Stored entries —
▬▬▬▬▬▬
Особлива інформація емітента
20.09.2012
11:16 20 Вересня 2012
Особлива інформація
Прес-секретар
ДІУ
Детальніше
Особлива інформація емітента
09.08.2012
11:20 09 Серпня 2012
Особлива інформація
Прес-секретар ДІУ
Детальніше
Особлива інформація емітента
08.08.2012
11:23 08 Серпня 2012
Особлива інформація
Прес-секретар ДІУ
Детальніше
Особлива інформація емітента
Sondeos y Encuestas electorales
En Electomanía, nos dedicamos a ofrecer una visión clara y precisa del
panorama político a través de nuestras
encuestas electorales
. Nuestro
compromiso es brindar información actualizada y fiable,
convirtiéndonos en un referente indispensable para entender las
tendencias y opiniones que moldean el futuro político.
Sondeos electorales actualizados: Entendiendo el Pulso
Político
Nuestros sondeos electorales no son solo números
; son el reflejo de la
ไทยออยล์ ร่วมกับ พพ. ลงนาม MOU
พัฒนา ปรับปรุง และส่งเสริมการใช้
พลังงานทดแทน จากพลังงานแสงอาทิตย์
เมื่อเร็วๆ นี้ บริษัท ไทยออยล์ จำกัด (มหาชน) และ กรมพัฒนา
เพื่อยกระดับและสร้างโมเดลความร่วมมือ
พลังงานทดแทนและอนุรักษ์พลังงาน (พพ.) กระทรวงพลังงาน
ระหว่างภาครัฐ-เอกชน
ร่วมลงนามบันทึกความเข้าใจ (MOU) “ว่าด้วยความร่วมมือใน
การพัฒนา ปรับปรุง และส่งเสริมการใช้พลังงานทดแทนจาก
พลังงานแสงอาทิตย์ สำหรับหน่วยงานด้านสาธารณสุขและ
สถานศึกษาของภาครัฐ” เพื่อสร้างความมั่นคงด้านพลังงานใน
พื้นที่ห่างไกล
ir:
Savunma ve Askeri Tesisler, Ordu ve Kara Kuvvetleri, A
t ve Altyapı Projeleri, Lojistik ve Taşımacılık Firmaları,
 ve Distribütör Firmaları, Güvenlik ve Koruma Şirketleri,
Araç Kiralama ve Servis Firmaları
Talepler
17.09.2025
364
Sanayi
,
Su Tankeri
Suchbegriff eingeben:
▬▬▬▬▬▬
WHAT THE EXERCISE ASKS —
Give the lines of text in the entries above as a JSON list of strings, one string per line, with blank lines omitted.

WRITTEN REPLY —
[
  "Особлива інформація емітента",
  "20.09.2012",
  "11:16 20 Вересня 2012",
  "Особлива інформація",
  "Прес-секретар",
  "ДІУ",
  "Детальніше",
  "Особлива інформація емітента",
  "09.08.2012",
  "11:20 09 Серпня 2012",
  "Особлива інформація",
  "Прес-секретар ДІУ",
  "Детальніше",
  "Особлива інформація емітента",
  "08.08.2012",
  "11:23 08 Серпня 2012",
  "Особлива інформація",
  "Прес-секретар ДІУ",
  "Детальніше",
  "Особлива інформація емітента",
  "Sondeos y Encuestas electorales",
  "En Electomanía, nos dedicamos a ofrecer una visión clara y precisa del",
  "panorama político a través de nuestras",
  "encuestas electorales",
  ". Nuestro",
  "compromiso es brindar información actualizada y fiable,",
  "convirtiéndonos en un referente indispensable para entender las",
  "tendencias y opiniones que moldean el futuro político.",
  "Sondeos electorales actualizados: Entendiendo el Pulso",
  "Político",
  "Nuestros sondeos electorales no son solo números",
  "; son el reflejo de la",
  "ไทยออยล์ ร่วมกับ พพ. ลงนาม MOU",
  "พัฒนา ปรับปรุง และส่งเสริมการใช้",
  "พลังงานทดแทน จากพลังงานแสงอาทิตย์",
  "เมื่อเร็วๆ นี้ บริษัท ไทยออยล์ จำกัด (มหาชน) และ กรมพัฒนา",
  "เพื่อยกระดับและสร้างโมเดลความร่วมมือ",
  "พลังงานทดแทนและอนุรักษ์พลังงาน (พพ.) กระทรวงพลังงาน",
  "ระหว่างภาครัฐ-เอกชน",
  "ร่วมลงนามบันทึกความเข้าใจ (MOU) “ว่าด้วยความร่วมมือใน",
  "การพัฒนา ปรับปรุง และส่งเสริมการใช้พลังงานทดแทนจาก",
  "พลังงานแสงอาทิตย์ สำหรับหน่วยงานด้านสาธารณสุขและ",
  "สถานศึกษาของภาครัฐ” เพื่อสร้างความมั่นคงด้านพลังงานใน",
  "พื้นที่ห่างไกล",
  "ir:",
  "Savunma ve Askeri Tesisler, Ordu ve Kara Kuvvetleri, A",
  "t ve Altyapı Projeleri, Lojistik ve Taşımacılık Firmaları,",
  " ve Distribütör Firmaları, Güvenlik ve Koruma Şirketleri,",
  "Araç Kiralama ve Servis Firmaları",
  "Talepler",
  "17.09.2025",
  "364",
  "Sanayi",
  ",",
  "Su Tankeri",
  "Suchbegriff eingeben:"
]